**WHAT THIS TASK INVOLVES:**
Print exactly the lines from the one containing "color: #c4b5fd ->" through the last line of the entries below; the pictures stay out of the copy.

(Web interface edit records)

+++

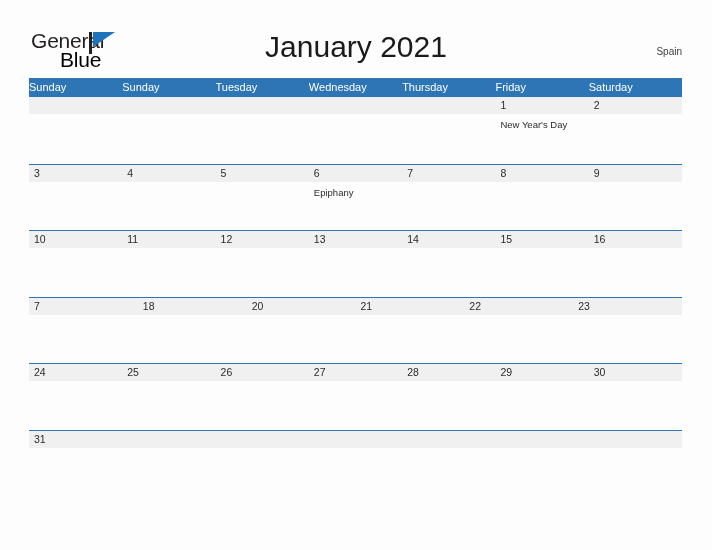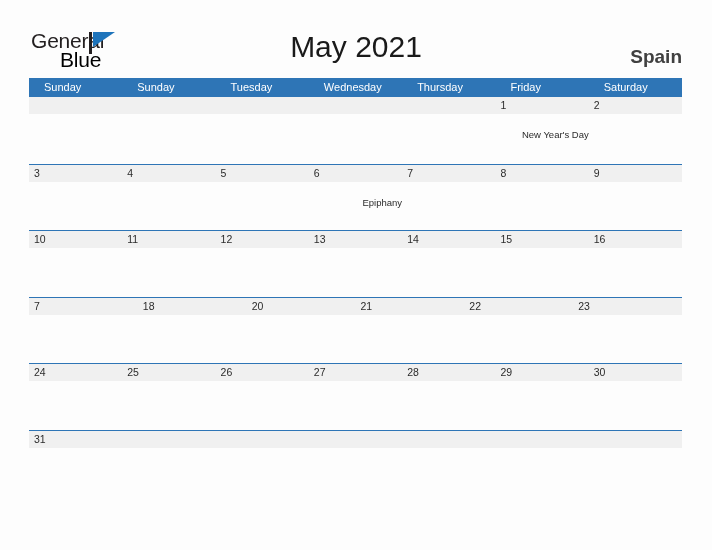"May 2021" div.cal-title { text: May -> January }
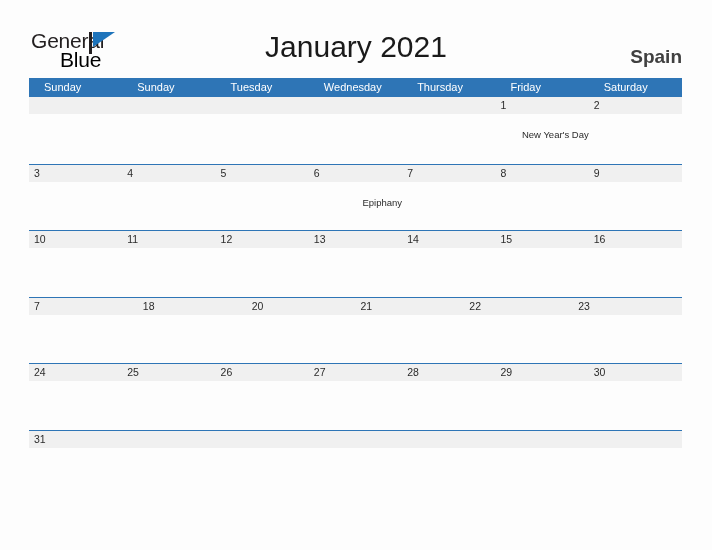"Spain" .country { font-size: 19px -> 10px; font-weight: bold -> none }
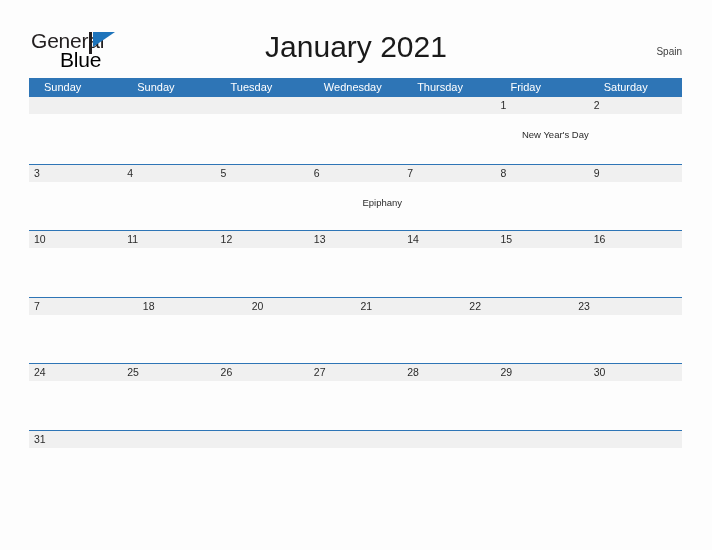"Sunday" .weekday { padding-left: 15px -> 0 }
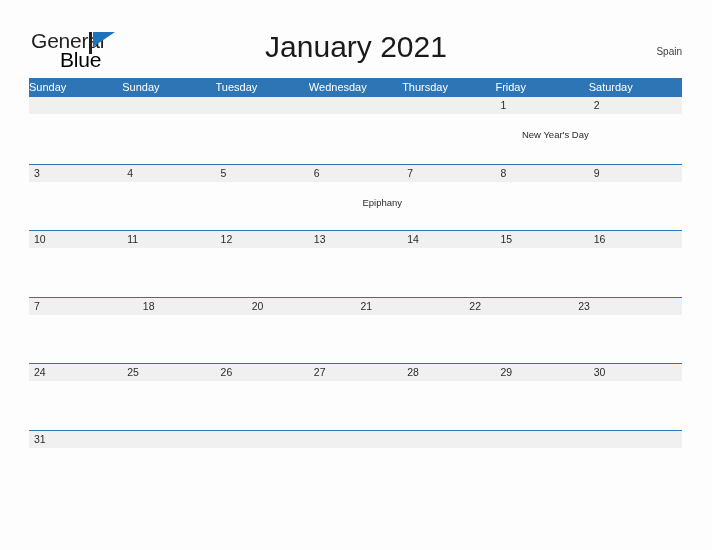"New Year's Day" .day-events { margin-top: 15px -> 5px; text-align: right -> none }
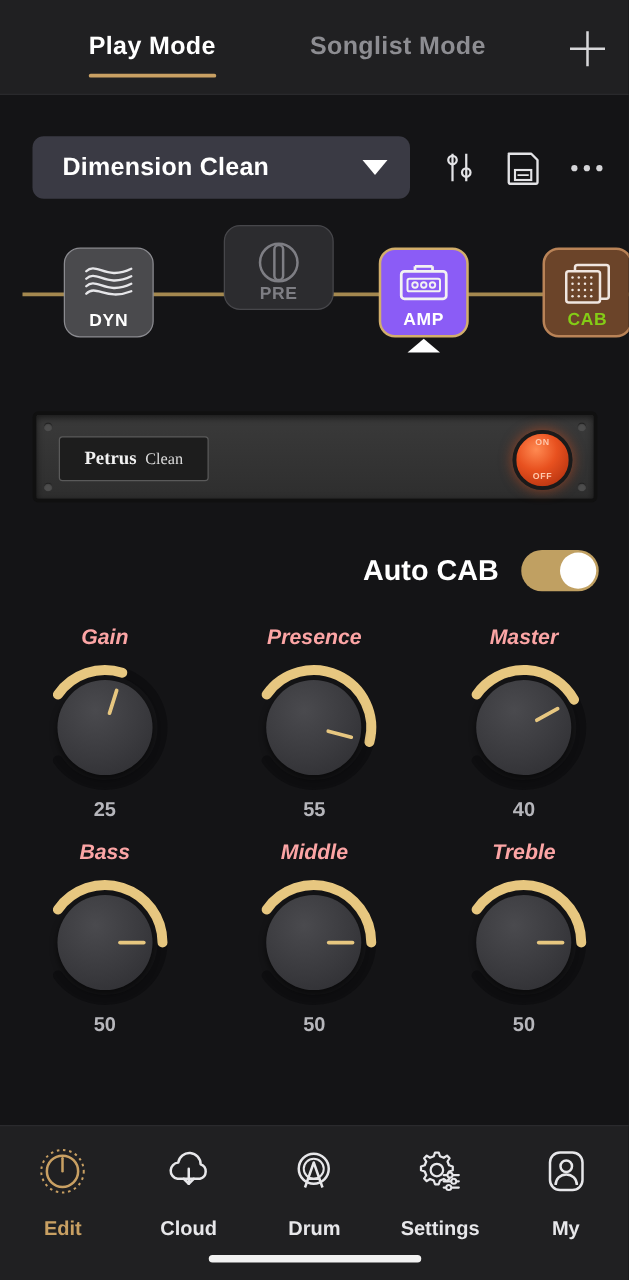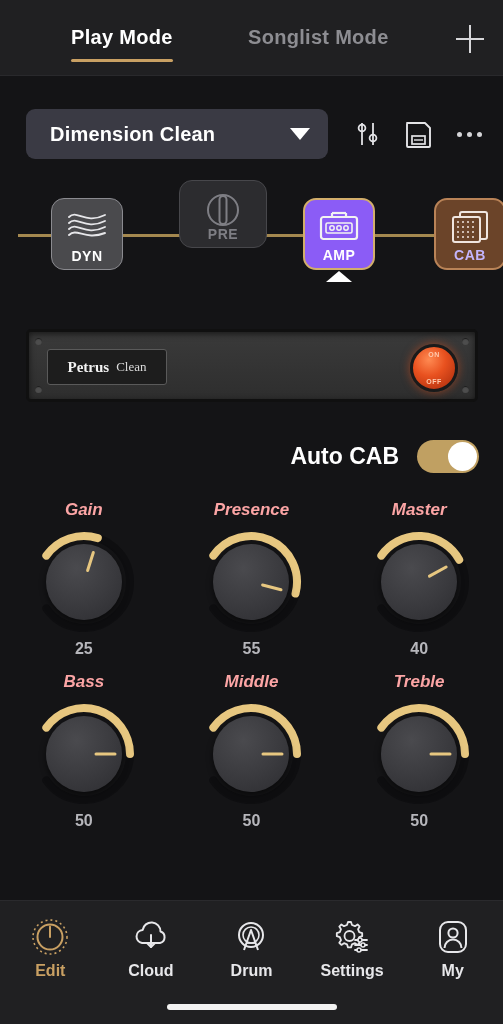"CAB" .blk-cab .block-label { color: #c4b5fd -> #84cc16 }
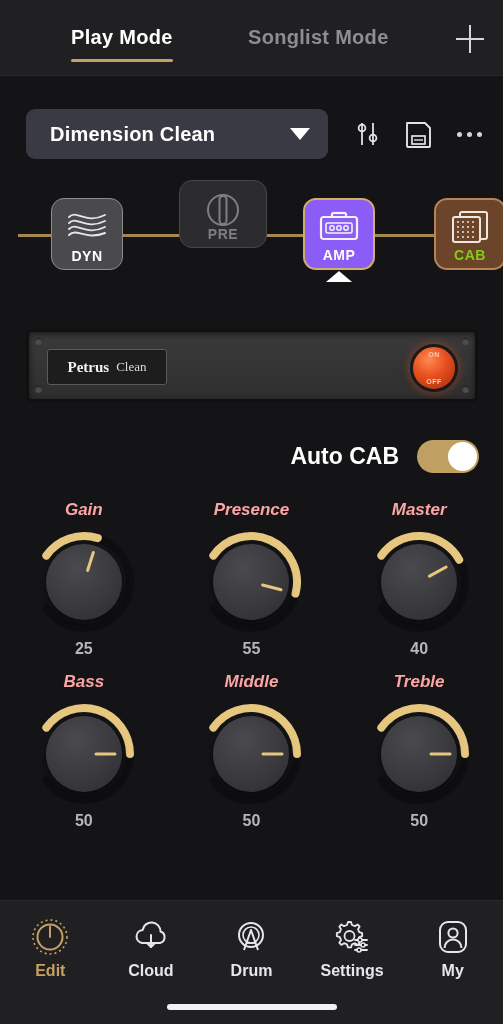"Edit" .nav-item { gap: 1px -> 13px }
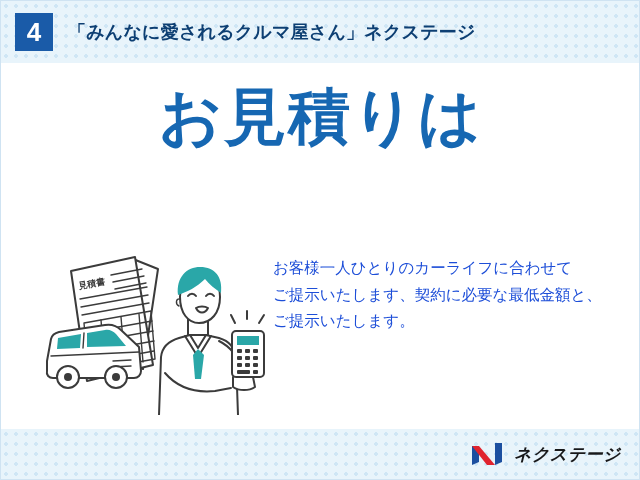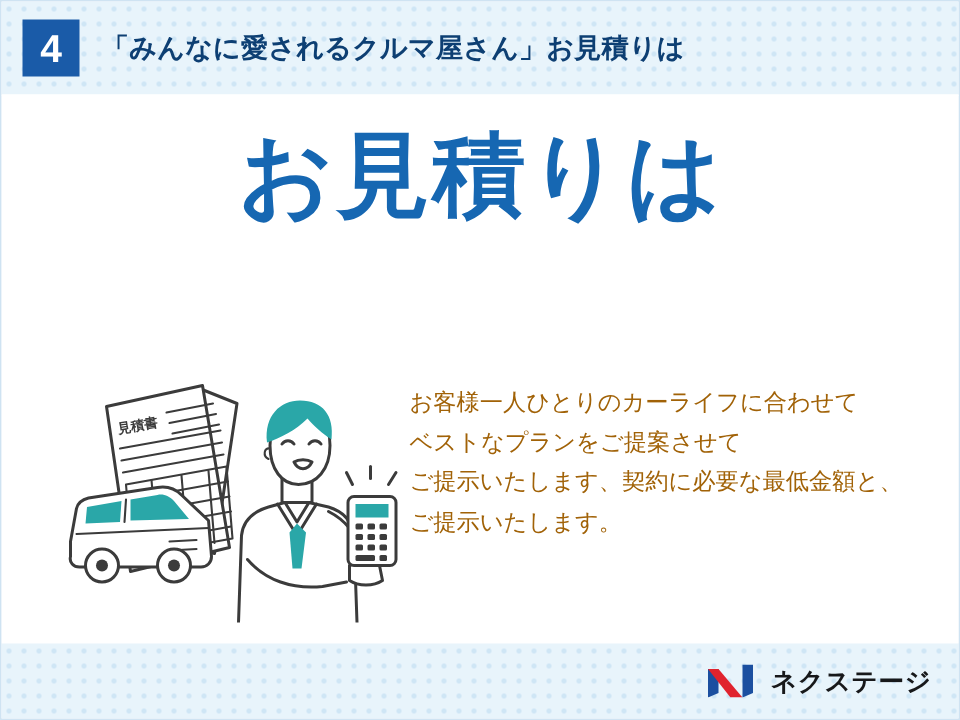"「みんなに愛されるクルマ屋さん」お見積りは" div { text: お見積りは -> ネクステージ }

+++

**THE COMPLETED TASK:**
"CAB" .blk-cab .block-label { color: #c4b5fd -> #84cc16 }
"Edit" .nav-item { gap: 1px -> 13px }
"「みんなに愛されるクルマ屋さん」お見積りは" div { text: お見積りは -> ネクステージ }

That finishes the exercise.